Disaster resilience policy initiatives by India

  • Coalition for Disaster Resilient Infrastructure: Announced by the Prime Minister at United Nations Climate Action Summit in 2019.
Protocol for Disaster Risk Assessment and Reduction: Based on composite methods of states and National Disaster Management Authority in disaster management

Policy gaps in Disaster Management

  • Implementing vital investments: In infrastructure, education and health needed for disaster mitigation. Covid has exposed glaring gaps in health systems, poor governance and lack of trust in governments.
  • Inter-state variations: E.g.
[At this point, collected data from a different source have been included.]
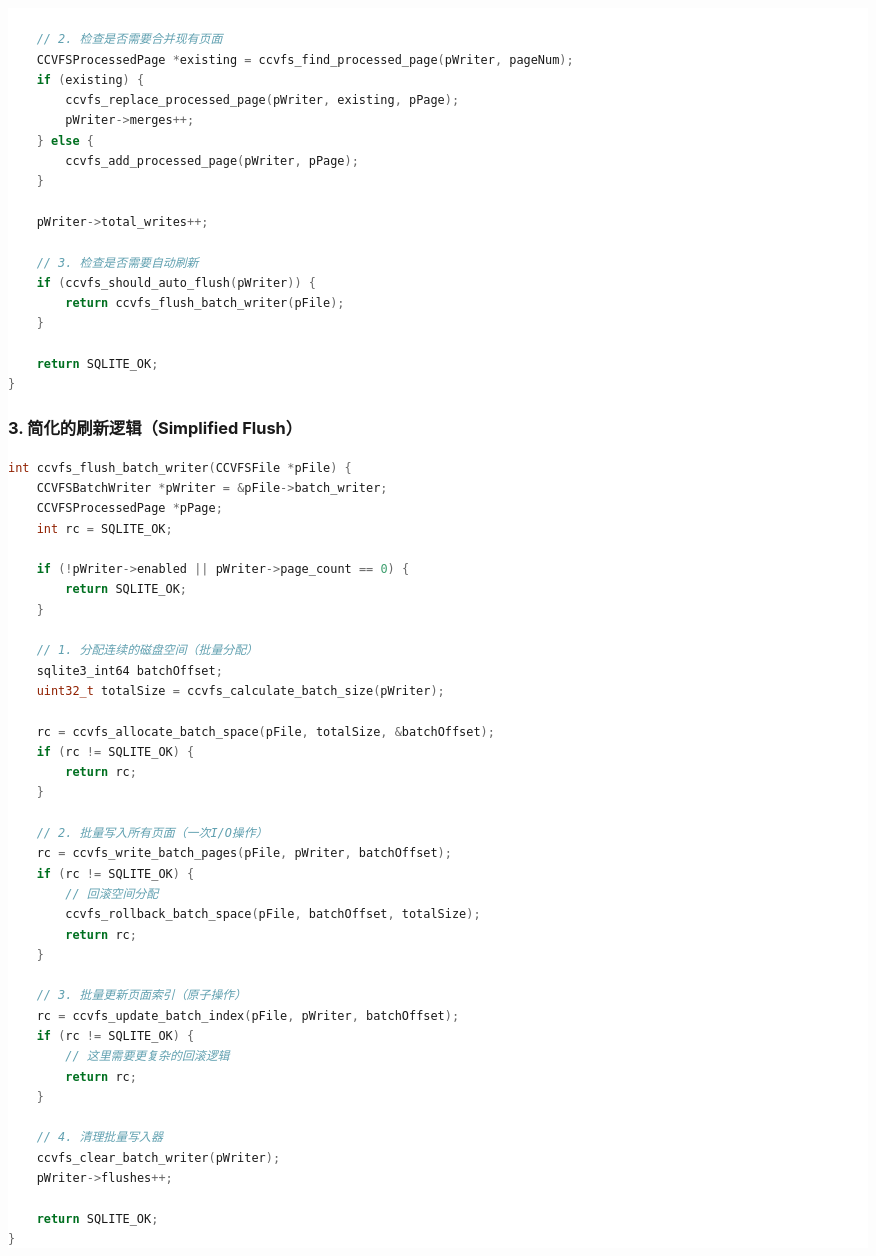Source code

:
 ```c
    
    // 2. 检查是否需要合并现有页面
    CCVFSProcessedPage *existing = ccvfs_find_processed_page(pWriter, pageNum);
    if (existing) {
        ccvfs_replace_processed_page(pWriter, existing, pPage);
        pWriter->merges++;
    } else {
        ccvfs_add_processed_page(pWriter, pPage);
    }
    
    pWriter->total_writes++;
    
    // 3. 检查是否需要自动刷新
    if (ccvfs_should_auto_flush(pWriter)) {
        return ccvfs_flush_batch_writer(pFile);
    }
    
    return SQLITE_OK;
}
```

### 3. 简化的刷新逻辑（Simplified Flush）

```c
int ccvfs_flush_batch_writer(CCVFSFile *pFile) {
    CCVFSBatchWriter *pWriter = &pFile->batch_writer;
    CCVFSProcessedPage *pPage;
    int rc = SQLITE_OK;
    
    if (!pWriter->enabled || pWriter->page_count == 0) {
        return SQLITE_OK;
    }
    
    // 1. 分配连续的磁盘空间（批量分配）
    sqlite3_int64 batchOffset;
    uint32_t totalSize = ccvfs_calculate_batch_size(pWriter);
    
    rc = ccvfs_allocate_batch_space(pFile, totalSize, &batchOffset);
    if (rc != SQLITE_OK) {
        return rc;
    }
    
    // 2. 批量写入所有页面（一次I/O操作）
    rc = ccvfs_write_batch_pages(pFile, pWriter, batchOffset);
    if (rc != SQLITE_OK) {
        // 回滚空间分配
        ccvfs_rollback_batch_space(pFile, batchOffset, totalSize);
        return rc;
    }
    
    // 3. 批量更新页面索引（原子操作）
    rc = ccvfs_update_batch_index(pFile, pWriter, batchOffset);
    if (rc != SQLITE_OK) {
        // 这里需要更复杂的回滚逻辑
        return rc;
    }
    
    // 4. 清理批量写入器
    ccvfs_clear_batch_writer(pWriter);
    pWriter->flushes++;
    
    return SQLITE_OK;
}
```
Kerala’s per capita public health expenditure is twice that of Uttar Pradesh and Bihar.

Way forward

  • Audit covid crisis: To offer valuable lessons to guide State/Central governments to upgrade hospitals, increase medical inventories and create/update crisis response plans.
    • Conduct ‘stress test’: On how well State/Central government can cope in the event of even more frequent and intense calamities.
  • Improving coordination capacity: Inter-state pooling of technical capabilities, supplies and staff power to manage deficits and gaps.
  • Make more and better investments in health, education and social safety nets.
  • Proactive measures: Local initiatives will continue to aid disaster preparedness, but governments must act in anticipation of emerging calamities rather than scramble to respond after they strike.